In Washington state, a law aimed at providing an environmentally friendly way to recycle photovoltaic panels is due to go into effect in July 2025; New Jersey officials are expected to release a report on managing photovoltaic waste this spring, and North Carolina has directed state Environmental officials study decommissioning of utility-scale solar projects. (North Carolina currently requires solar panels to be disposed of as hazardous waste if they contain heavy metals such as silver or, in the case of old panels, hexavalent chromium, lead, cadmium and arsenic.)

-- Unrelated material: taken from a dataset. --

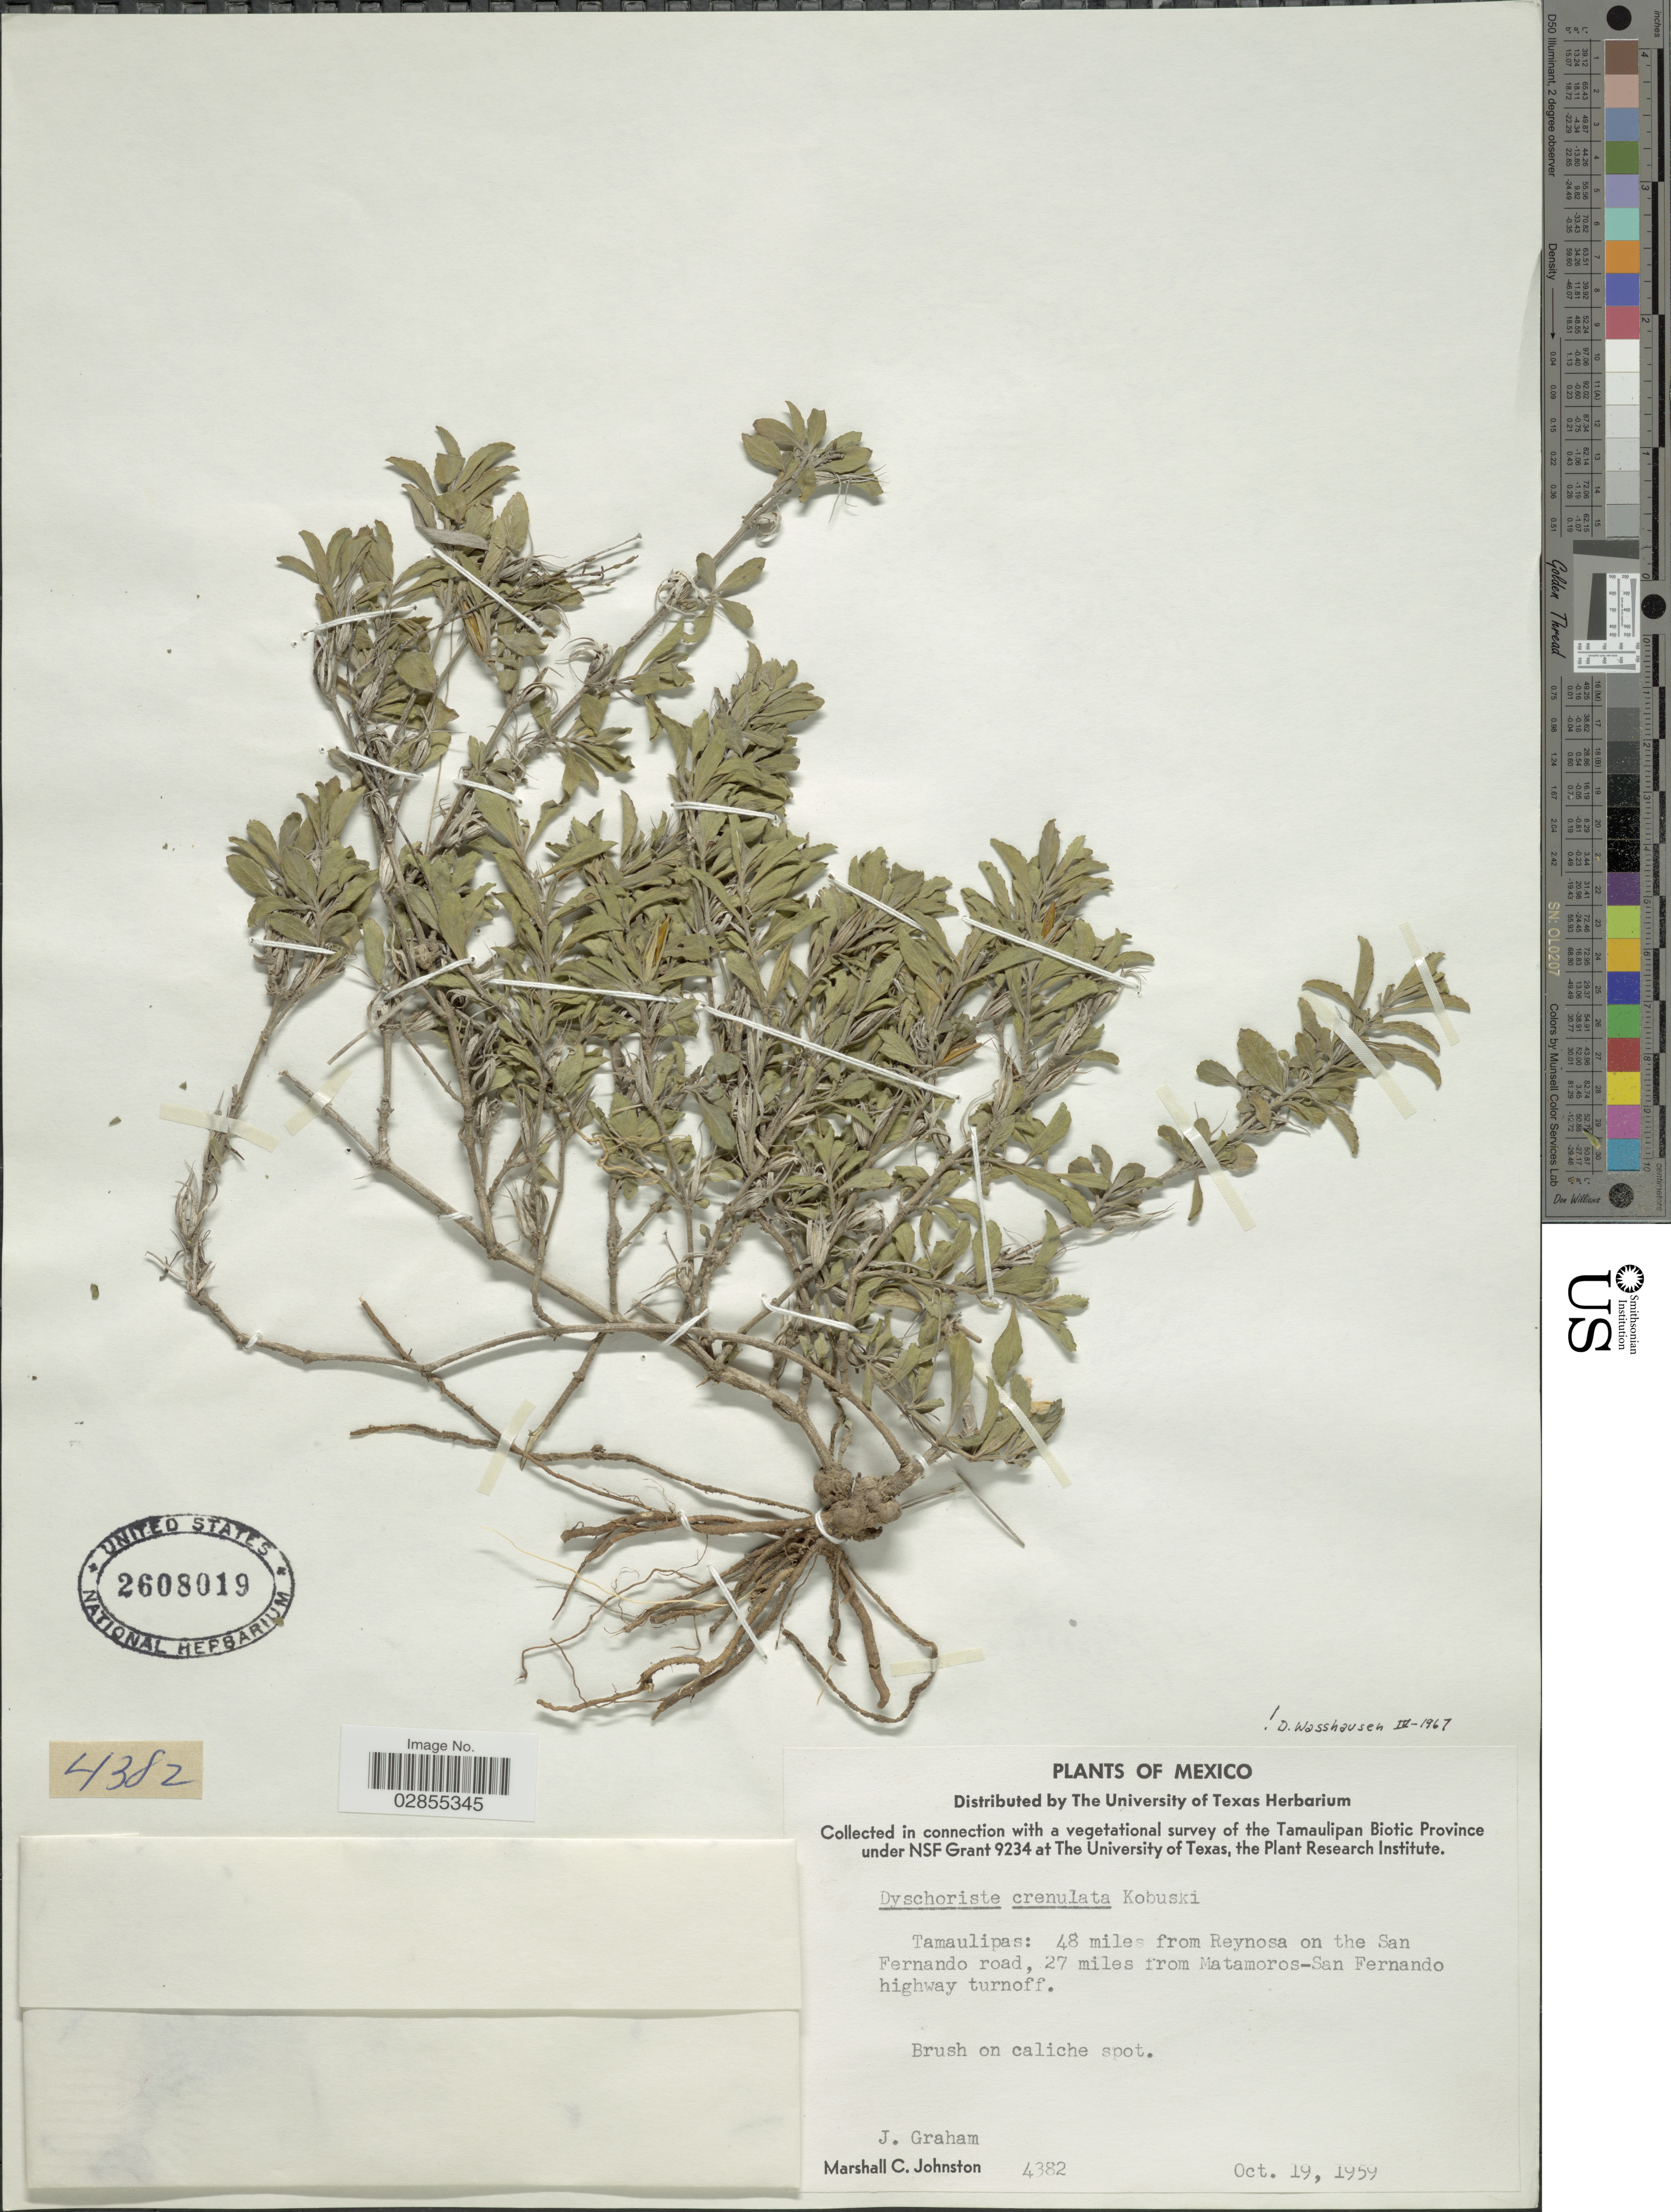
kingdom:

In the European Union, since 2012, end-of-life photovoltaic panels are considered electronic waste under the European Union’s Waste Electrical and Electronic Equipment Directive (known as WEEE). The directive requires all member states to adhere to minimum standards, but actual e-waste recycling rates vary by country, said Marius Mordal Bakke, senior analyst for solar supplier research at Oslo, Norway-based research firm Rystad Energy. Despite the law, PV recycling rates in the EU are no better than in the US — about 10 percent — largely because of the difficulty of extracting valuable materials from panels, Bakke said.
But he predicts recycling will become more common when the volume of scrapped panels increases to the point where it presents a business opportunity, providing recyclers with valuable material they can sell. He added that the government could help speed up the transition by banning the disposal of photovoltaic panels in landfill and offering incentives such as tax breaks to anyone who uses solar panels.
“At some point in the future, you’re going to see enough panels being retired that you have to start recycling,” Bakke said. “It’s going to be self-profitable regardless of commodity prices.”